Noé nos es presentado en una introducción que lo conecta con la historia de la creación: “Comenzamos por el final, porque habría podido ser el final no sólo de un episodio, sino de la Historia: si el universo había devenido casi silencioso, si el apocalipsis fue alguna vez casi una realidad, fue justamente en este momento, al comienzo del mundo, en el ciento setenta aniversario de la vida de Noé” (p. 12). El inicio mismo del cosmos es una gran contradicción: el creador está al borde de la desolación por verlo no como hubiera deseado. La vertiente ecologista, que inevitablemente viene a la mente al leer estas líneas, aparece como un telón de fondo de la existencia de un personaje legendario cuya fe es celebrada por el texto bíblico.
El texto del Génesis, dice Wiesel, tiene “un tono desengañado”. La creación estuvo en peligro cuando Yahvé se arrepintió de haberla llevado a cabio, cuando, en su soledad misteriosa y majestuosa reflexiona sobre los alcances y limitaciones de aquello que ha salido de sus manos: “Dios no tiene ninguna intención de revocar la orden que se ha dado a sí mismo”. (
Ídem). Lo único que podría cambiar las cosas sería la conversión humana. El mundo
ya vivía en decadencia desde entonces y la pregunta sobre la presencia de la justicia en el mundo recaía en la posibilidad de que una sola persona la practicase. Es Noé, por supuesto.
Estos extremos narrativos, tan pocas veces tomados en serio por muchos estudiosos, llevan a Wiesel a subrayar el realismo del texto, que parece, dice, un informe científico. Después de Caín, Dios está a punto de acabar con la humanidad que ha seguido sus pasos. Los sentimientos de Dios salen a flote al contemplar lo que ha pasado con el mundo: “En este momento de la Historia, otra tristeza, una tristeza diferente, aparece en la Escritura: la que refleja la tristeza cósmica, la tristeza del Señor” (p. 15). ¿Un Dios
triste, consumido por lo que está a punto de realizar? Raras veces puede leerse algo así. El autor supera los acercamientos dogmáticos (tan criticados por gente como Harold Bloom y Jack Miles) y plantea las sensaciones del Creador desde su lado más oscuro.

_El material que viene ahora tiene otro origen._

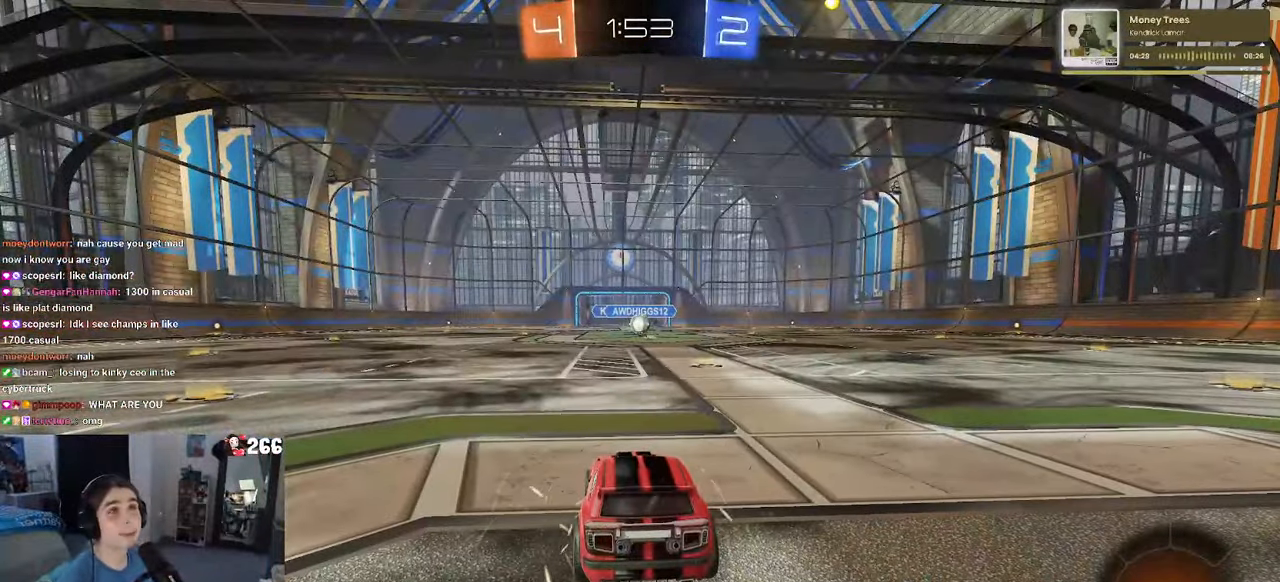
{"buttons": [], "left_stick": "center", "right_stick": "center", "events": []}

Pero Wiesel también profundiza en los sentimientos de Noé: lo ve como un ser mesiánico, aislado en su obediencia de los mandatos divinos: “Noé, un desconocido, surge de las profundidades de la memoria colectiva de la humanidad pecadora para salvarla del aniquilamiento” (p. 16). Y lo ve también como un hombre justo y práctico que obedece las increíbles instrucciones divinas para salvar al mundo, a
su mundo. “Dos sentimientos lo dominaban: la cólera y el agradecimiento. […] El superviviente se distingue en él por su don, más que por su amargura. […] Superviviente de una catástrofe cósmica, no es dichoso. ¿Cómo podría serlo? Atormentado, traumatizado por los recuerdos de enormes horrores, huye entre el sueño y los sueños. Y en la embriaguez” (pp. 28, 29).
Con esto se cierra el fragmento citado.